I know the periods of the two functions $f(x)=\sin{2x}$ and $g(x)=\sin{\frac{x}{2}}$, which are $\pi$ and $4\pi$ respectively. But what is their period when you subtract them?
More generally, if $f(x)=\sin{(ax+c)}$ and $g(x)=\sin{(bx+d)},$ what is the period of $f(x)-g(x)?$
The period is the smallest value $>0$ that you can add to the function parameter so that the function value will be unchanged.
Combining two periodic functions means they will combine to the same value when you can add a value to the parameter that is a multiple of both periods. In this case the smallest such value is $4\pi$, since this is the least common multiple of $\pi$ and $4\pi$.

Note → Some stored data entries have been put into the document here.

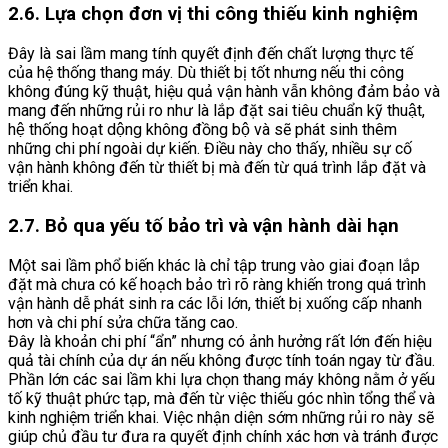
2.6. Lựa chọn đơn vị thi công thiếu kinh nghiệm
Đây là sai lầm mang tính quyết định đến chất lượng thực tế
của hệ thống thang máy. Dù thiết bị tốt nhưng nếu thi công
không đúng kỹ thuật, hiệu quả vận hành vẫn không đảm bảo và
mang đến những rủi ro như là lắp đặt sai tiêu chuẩn kỹ thuật,
hệ thống hoạt dộng không đồng bộ và sẽ phát sinh thêm
những chi phí ngoài dự kiến. Điều này cho thấy, nhiều sự cố
vận hành không đến từ thiết bị mà đến từ quá trình lắp đặt và
triển khai.
2.7. Bỏ qua yếu tố bảo trì và vận hành dài hạn
Một sai lầm phổ biến khác là chỉ tập trung vào giai đoạn lắp
đặt mà chưa có kế hoạch bảo trì rõ ràng khiến trong quá trình
vận hành dễ phát sinh ra các lỗi lớn, thiết bị xuống cấp nhanh
hơn và chi phí sửa chữa tăng cao.
Đây là khoản chi phí “ẩn” nhưng có ảnh hưởng rất lớn đến hiệu
quả tài chính của dự án nếu không được tính toán ngay từ đầu.
Phần lớn các sai lầm khi lựa chọn thang máy không nằm ở yếu
tố kỹ thuật phức tạp, mà đến từ việc thiếu góc nhìn tổng thể và
kinh nghiệm triển khai. Việc nhận diện sớm những rủi ro này sẽ
giúp chủ đầu tư đưa ra quyết định chính xác hơn và tránh được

If the periods of contributing functions were, say, $6$ and $10$, the combined function would be periodic on an interval of $\text{lcm}(6,10) = 30$. If the periods had no common integer multiple - say one period was $2$ and the other was $\pi$ - the combined function would not be periodic.
There may be shorter periods in some cases (which would have to divide this value) but I'm not sure if that is possible with simple addition of functions.
In short, period of $\sin 2x$ is $\pi$ and period of $\sin \dfrac{x}{2}$ is $4\pi$. Then answer will be $\text{lcm} (1,4)\cdot\pi=4\pi$
Now, elaborately:
$\sin 2x-\sin \dfrac{x}{2}=2\sin (x-\dfrac{x}{4})\cos(x+\dfrac{x}{4})=2\sin \dfrac{3x}{4}\cos\dfrac{5x}{4}$
If $x=4k\pi$ and $k\in \mathbb{Z}$, either $\cos\dfrac{5x}{4}$ or $\sin \dfrac{3x}{4}$ is $0$. Hence period is $4\pi$.